ФРАГМЕНТ ДОКУМЕНТА:
↓

Воспользуемся выводами К. Хюбнера (изложенными в книге «Истина мифа» - М., 1996), чтобы характеризовать рациональность вообще. К основным ее чертам отнесем следующие:

1. «Семантическая интерсубъективность» - т. е. однозначное употребление в том или ином сообществе терминов, понятий, суждений и т. п., что задает атмосферу ясности и взаимопонимания в процессе коммуникации. Этим исключаются запутанность и произвольные истолкования слов или вещей.

Но в тотально упорядоченном мире для мятущегося (ищущего) духа нет места. Стандарты вторгаются в святая святых, - в тайну живой речи и в глубоко личный и интимный процесс понимания мира, с его благотворными ошибками и случайностями. Такова негативная сторона дела. Имеется и позитивная.

Жизнь науки вообще немыслима без стандартизации (без искусственной формы) языка. В однозначности научного языка есть два несомненных плюса: возникает эффект накопления, прогрессивного роста знаний, и, одновременно, эффект коллективности (кооперации) в процессе научного поиска.

2. «Эмпирическая интерсубъективность» - вторая черта. В чем ее суть? Предлагая новое, вы, во-первых, опираетесь на очевидные всем факты, вошедшие в традицию (в науке, политике и т. д.), а, во-вторых, имеете в руках новые факты, не противоречащие старым. Здесь сочетаются очевидность и традиция.

↑

ВОПРОСЫ ДЛЯ РАЗБОРА:
**a)** Какие два плюса дает однозначность научного языка, согласно фрагменту о рациональности?
**b)** Продублируйте часть фрагмента о рациональности от слов «Но в тотально» до слов «очевидность и традиция.» включительно.

ИСХОДНЫЕ ДАННЫЕ:
↓

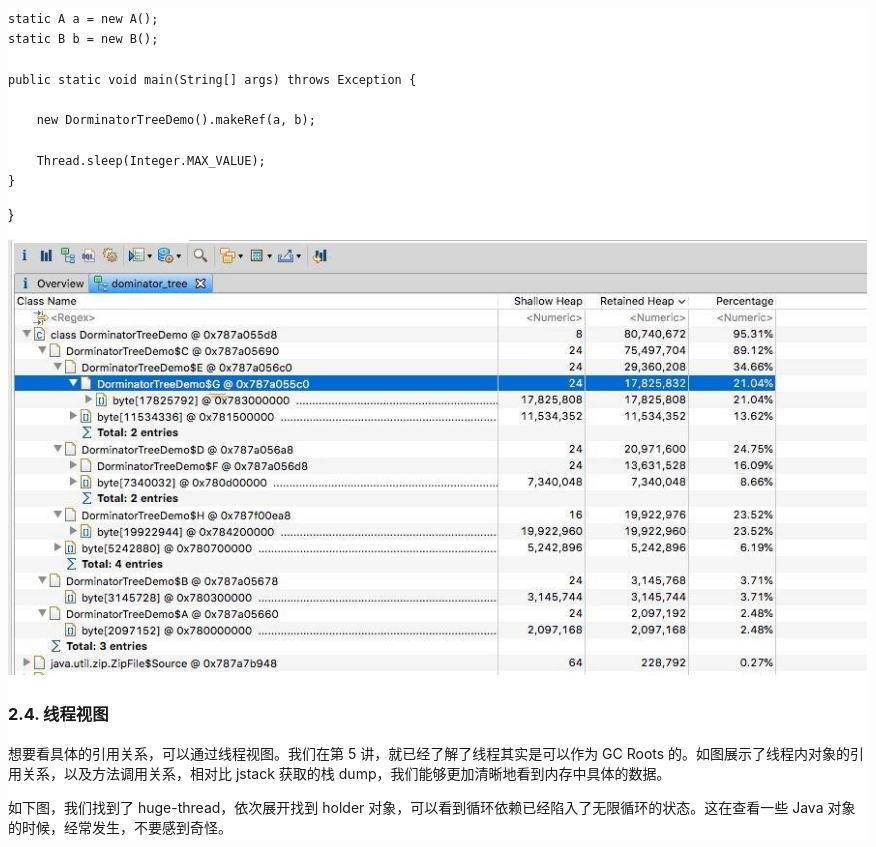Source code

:     static A a = new A();
    static B b = new B();

    public static void main(String[] args) throws Exception {

        new DorminatorTreeDemo().makeRef(a, b);

        Thread.sleep(Integer.MAX_VALUE);
    }
}
</code></pre>
<p><img src="assets/Cgq2xl5NRsqAG2bqAAE8ffV3Y6A856.jpg" alt="img" /></p>
<h3>2.4. 线程视图</h3>
<p>想要看具体的引用关系，可以通过线程视图。我们在第 5 讲，就已经了解了线程其实是可以作为 GC Roots 的。如图展示了线程内对象的引用关系，以及方法调用关系，相对比 jstack 获取的栈 dump，我们能够更加清晰地看到内存中具体的数据。</p>
<p>如下图，我们找到了 huge-thread，依次展开找到 holder 对象，可以看到循环依赖已经陷入了无限循环的状态。这在查看一些 Java 对象的时候，经常发生，不要感到奇怪。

↑

ОТВЕТЫ:
**a)** Эффект накопления, прогрессивного роста знаний и эффект коллективности (кооперации) в процессе научного поиска.

**b)**
Но в тотально упорядоченном мире для мятущегося (ищущего) духа нет места. Стандарты вторгаются в святая святых, - в тайну живой речи и в глубоко личный и интимный процесс понимания мира, с его благотворными ошибками и случайностями. Такова негативная сторона дела. Имеется и позитивная.

Жизнь науки вообще немыслима без стандартизации (без искусственной формы) языка. В однозначности научного языка есть два несомненных плюса: возникает эффект накопления, прогрессивного роста знаний, и, одновременно, эффект коллективности (кооперации) в процессе научного поиска.

2. «Эмпирическая интерсубъективность» - вторая черта. В чем ее суть? Предлагая новое, вы, во-первых, опираетесь на очевидные всем факты, вошедшие в традицию (в науке, политике и т. д.), а, во-вторых, имеете в руках новые факты, не противоречащие старым. Здесь сочетаются очевидность и традиция.